Looking at old TF posts for the purposes of linking to them in more recent TF posts, I was struck by something: No fucker is commenting here any more. (Except Liv. And Li. And Wortwut. And the odd Neurocam random combing the archives.) (Gotta love those tenacious, cockroachlike Neurocam randoms.)
Where have you gone, beloved blog massive?
Do you not love me any more?
Is it because Lady J doesn’t love me any more?
That’s it, isn’t it.
It is. Don’t lie.
Actually, I don’t think that’s really it at all. It’s all about me. (It is always all about me.)
To get perhaps ill-advisedly personal for a moment (Li will enjoy this):
And I got lots of comments in those days. Because as we all know, if you love yourself – like, really, truly do – then everyone else will love you too. Everyone who matters, anyways.
LJ fell in love with me at around this time. And that was great. But then I think I became dependent on her loving me in order to love myself. So when she stopped, I kinda stopped as well. Et voila: blog comments? Thing of the past.

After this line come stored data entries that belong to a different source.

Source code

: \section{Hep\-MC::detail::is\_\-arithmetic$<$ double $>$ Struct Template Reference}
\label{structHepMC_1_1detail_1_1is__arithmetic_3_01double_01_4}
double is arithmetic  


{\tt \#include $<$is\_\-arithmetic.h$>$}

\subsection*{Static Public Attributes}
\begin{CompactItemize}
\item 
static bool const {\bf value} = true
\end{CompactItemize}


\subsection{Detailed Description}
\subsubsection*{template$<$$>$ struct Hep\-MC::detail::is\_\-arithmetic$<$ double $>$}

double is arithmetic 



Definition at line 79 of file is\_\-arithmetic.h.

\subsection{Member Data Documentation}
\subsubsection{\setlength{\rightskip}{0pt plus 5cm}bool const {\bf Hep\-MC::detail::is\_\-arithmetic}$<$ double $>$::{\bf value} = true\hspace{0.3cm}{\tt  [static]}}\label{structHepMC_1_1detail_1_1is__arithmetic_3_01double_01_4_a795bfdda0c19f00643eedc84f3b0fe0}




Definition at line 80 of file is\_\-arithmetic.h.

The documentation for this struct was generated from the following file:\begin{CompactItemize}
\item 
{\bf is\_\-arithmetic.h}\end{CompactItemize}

It’s more complex than that, naturally. But it’s One Way Of Looking At Things. Makes a lot of sense to me.
This is partly the reason people sing the blues when their partners leave them. It’s partly that you just desperately miss having them around, course; it’s partly the shattered dreams of future happiness; it’s partly the sense that all this time and energy expended on getting to know this person really, really well and them getting to know you really, really well, and building trust and constructing a shared identity and blah blah blah has all gone totally to waste. It’s partly because you feel like a part of your very soul has been ripped out, leaving a huge gaping hole in your psyche.
But it’s also significantly because you’ve forgotten how to love yourself without someone else to back you up on it.
That’s really, really bad though. You shouldn’t need anyone else to love you. And the more you do, the less they will.
Am I wrong, non-existent blog readers?
It’s one of those perverse inverse dynamics that The Universe is so fond of, for some sick twisted reason that I will never entirely understand [*] except maybe when I’m on nitrous oxide.
Ah, sweet nitrous oxide.
It will never leave me. Until they make it illegal.
(Why isn’t it illegal? It’s so good.)
[*] NB This is disingenuous; I do in fact understand perfectly. It’s because people are attracted to power and personal power derives from self-sufficiency. But for the purposes of allowing this post to form a nice, natural arc, I had to pretend to be stupider than I really am. Funny how that happens sometimes.
Welcome to 2008!
We’re lost, but unconcerned.
It’s working out surprisingly well so far.